Физически Памир был подлинным сыном своего отца, но темпераментом и чувствами походил на мать.
- Значит, и я сумасшедший, как мама? - задумчиво спросил он, обнимая себя за плечи.
- Нет. Ты унаследовал ее нрав и остроумие. И еще что-то, чему нет названия; Но те голоса, наслушавшись которых она поет тебе свои басни, принадлежат только ей. Ей одной. От них и все эти бредовые идеи.
- Но, может быть, ей можно как-то помочь? - спросил мальчик.
- Скорее всего, нет. Впрочем, если она захочет, чтобы ей помогли, тогда…
- А вдруг когда-нибудь?..
- Нет. Еще одна печальная правда заключается в том, что именно подобные штуки и делают нас молодыми, позволяя не изменяться. Это относится ко всем, почти без исключения. Больное воображение, равно как и здоровое, таит свои разгадки только в коре головного мозга. Только там. И ничто не может вытащить их на божий свет.

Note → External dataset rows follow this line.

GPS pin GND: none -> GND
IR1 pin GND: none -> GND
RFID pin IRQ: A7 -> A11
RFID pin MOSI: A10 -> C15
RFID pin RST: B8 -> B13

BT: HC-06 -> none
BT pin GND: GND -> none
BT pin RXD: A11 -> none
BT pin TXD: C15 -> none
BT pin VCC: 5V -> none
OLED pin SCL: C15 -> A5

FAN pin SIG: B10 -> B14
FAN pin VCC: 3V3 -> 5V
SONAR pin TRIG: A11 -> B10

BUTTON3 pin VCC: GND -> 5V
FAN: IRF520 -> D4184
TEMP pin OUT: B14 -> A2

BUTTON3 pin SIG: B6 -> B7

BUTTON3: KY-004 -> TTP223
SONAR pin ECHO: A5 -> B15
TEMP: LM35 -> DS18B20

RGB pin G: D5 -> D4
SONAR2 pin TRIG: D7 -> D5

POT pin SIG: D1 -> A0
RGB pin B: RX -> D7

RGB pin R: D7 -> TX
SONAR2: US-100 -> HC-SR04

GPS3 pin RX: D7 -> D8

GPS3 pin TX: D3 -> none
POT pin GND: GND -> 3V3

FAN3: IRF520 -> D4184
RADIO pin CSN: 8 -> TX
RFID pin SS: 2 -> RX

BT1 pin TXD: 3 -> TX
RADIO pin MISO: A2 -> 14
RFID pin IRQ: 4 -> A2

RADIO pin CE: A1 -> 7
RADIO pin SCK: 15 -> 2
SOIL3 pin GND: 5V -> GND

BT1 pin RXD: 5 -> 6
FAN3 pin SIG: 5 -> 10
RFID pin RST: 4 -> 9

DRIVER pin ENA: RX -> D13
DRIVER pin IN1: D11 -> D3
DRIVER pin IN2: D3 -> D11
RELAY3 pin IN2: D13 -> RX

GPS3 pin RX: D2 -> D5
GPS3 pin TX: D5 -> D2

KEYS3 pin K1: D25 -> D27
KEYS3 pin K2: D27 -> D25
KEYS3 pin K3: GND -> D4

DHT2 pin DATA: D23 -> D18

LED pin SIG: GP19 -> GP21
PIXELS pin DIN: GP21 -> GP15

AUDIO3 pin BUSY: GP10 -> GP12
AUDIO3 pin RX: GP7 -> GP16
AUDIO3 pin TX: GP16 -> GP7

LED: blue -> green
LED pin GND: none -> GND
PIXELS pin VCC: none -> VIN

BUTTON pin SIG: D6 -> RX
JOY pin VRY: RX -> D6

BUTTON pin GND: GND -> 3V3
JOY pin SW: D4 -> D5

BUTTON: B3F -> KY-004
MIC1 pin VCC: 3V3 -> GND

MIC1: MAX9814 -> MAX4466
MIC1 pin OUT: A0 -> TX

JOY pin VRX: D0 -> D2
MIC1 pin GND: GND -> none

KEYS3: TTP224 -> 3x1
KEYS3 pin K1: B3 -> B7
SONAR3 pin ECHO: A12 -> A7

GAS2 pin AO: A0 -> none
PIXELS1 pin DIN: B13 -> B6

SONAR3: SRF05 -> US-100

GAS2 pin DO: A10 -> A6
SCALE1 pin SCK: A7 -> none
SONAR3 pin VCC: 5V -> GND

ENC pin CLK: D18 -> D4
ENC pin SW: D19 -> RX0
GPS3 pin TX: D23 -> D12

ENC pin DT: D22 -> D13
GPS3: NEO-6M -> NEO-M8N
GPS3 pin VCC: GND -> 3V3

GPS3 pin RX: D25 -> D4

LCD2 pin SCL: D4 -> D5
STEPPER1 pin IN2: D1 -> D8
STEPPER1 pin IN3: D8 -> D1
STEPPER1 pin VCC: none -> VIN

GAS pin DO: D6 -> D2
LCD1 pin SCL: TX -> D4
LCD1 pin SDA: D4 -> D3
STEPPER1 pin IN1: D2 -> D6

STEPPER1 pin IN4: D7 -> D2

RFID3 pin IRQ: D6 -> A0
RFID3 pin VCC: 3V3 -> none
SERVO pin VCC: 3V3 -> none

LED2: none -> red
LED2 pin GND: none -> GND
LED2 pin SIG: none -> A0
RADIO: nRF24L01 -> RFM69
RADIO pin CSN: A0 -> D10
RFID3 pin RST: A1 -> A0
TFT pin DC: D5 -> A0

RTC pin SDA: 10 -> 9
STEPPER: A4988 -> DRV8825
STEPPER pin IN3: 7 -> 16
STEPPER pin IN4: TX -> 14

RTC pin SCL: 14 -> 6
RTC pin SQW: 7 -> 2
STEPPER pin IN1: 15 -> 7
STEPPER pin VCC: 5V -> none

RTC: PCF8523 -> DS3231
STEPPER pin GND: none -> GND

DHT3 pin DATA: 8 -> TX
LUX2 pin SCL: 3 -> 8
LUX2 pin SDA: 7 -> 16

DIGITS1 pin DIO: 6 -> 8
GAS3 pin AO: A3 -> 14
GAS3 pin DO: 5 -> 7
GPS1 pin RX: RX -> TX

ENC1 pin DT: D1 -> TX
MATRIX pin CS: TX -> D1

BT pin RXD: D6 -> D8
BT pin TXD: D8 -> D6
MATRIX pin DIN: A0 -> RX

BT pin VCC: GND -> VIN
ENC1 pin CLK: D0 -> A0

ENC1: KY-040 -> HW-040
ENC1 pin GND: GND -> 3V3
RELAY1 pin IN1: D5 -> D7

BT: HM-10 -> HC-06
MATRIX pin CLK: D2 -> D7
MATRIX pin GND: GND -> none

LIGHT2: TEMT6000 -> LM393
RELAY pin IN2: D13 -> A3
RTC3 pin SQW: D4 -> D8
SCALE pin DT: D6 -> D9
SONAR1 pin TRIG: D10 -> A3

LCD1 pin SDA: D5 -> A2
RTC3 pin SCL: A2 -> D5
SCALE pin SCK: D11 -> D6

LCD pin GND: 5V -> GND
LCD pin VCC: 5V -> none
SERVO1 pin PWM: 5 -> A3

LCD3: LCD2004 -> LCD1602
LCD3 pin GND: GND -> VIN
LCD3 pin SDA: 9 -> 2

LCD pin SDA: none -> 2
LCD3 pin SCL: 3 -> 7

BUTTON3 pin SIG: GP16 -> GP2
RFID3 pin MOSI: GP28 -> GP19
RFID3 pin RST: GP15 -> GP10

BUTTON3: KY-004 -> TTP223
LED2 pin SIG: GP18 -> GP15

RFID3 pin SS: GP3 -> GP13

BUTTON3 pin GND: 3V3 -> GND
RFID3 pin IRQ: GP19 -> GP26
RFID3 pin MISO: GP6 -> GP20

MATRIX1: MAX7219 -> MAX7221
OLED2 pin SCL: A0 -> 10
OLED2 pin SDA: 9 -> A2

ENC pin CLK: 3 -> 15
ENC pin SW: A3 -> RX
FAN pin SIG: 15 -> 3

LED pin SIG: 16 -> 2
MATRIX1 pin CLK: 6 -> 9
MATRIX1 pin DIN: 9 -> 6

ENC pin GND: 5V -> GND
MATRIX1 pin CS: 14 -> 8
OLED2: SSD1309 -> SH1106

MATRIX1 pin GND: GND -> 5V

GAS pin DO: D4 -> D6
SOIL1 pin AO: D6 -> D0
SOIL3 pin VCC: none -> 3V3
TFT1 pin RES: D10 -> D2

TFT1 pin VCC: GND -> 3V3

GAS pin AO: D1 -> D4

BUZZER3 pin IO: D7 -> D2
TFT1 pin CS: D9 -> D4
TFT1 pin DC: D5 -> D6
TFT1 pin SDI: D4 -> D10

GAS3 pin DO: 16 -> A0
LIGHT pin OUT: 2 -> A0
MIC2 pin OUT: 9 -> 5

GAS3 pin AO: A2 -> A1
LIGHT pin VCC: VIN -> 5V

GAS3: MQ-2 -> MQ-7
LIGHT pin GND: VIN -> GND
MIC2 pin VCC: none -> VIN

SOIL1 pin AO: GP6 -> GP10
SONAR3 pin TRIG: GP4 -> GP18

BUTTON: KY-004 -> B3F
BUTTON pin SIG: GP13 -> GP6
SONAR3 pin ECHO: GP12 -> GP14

Памир кивнул. Без каких-либо протестов и переживаний он воспринял объяснение странностей своей матери, как любой другой жизненный груз. Теперь его больше беспокоило и точно так же заставляло просыпаться посреди ночи иное - настойчивая и опьяняющая идея бесконечно долгой человеческой жизни и таящиеся в этом возможности. Несмотря на новый опыт, он все же не мог сразу изменить своей натуры - и потому продолжал считать, что все вокруг осуждены. Так или иначе. Раньше или позже. Погибнуть.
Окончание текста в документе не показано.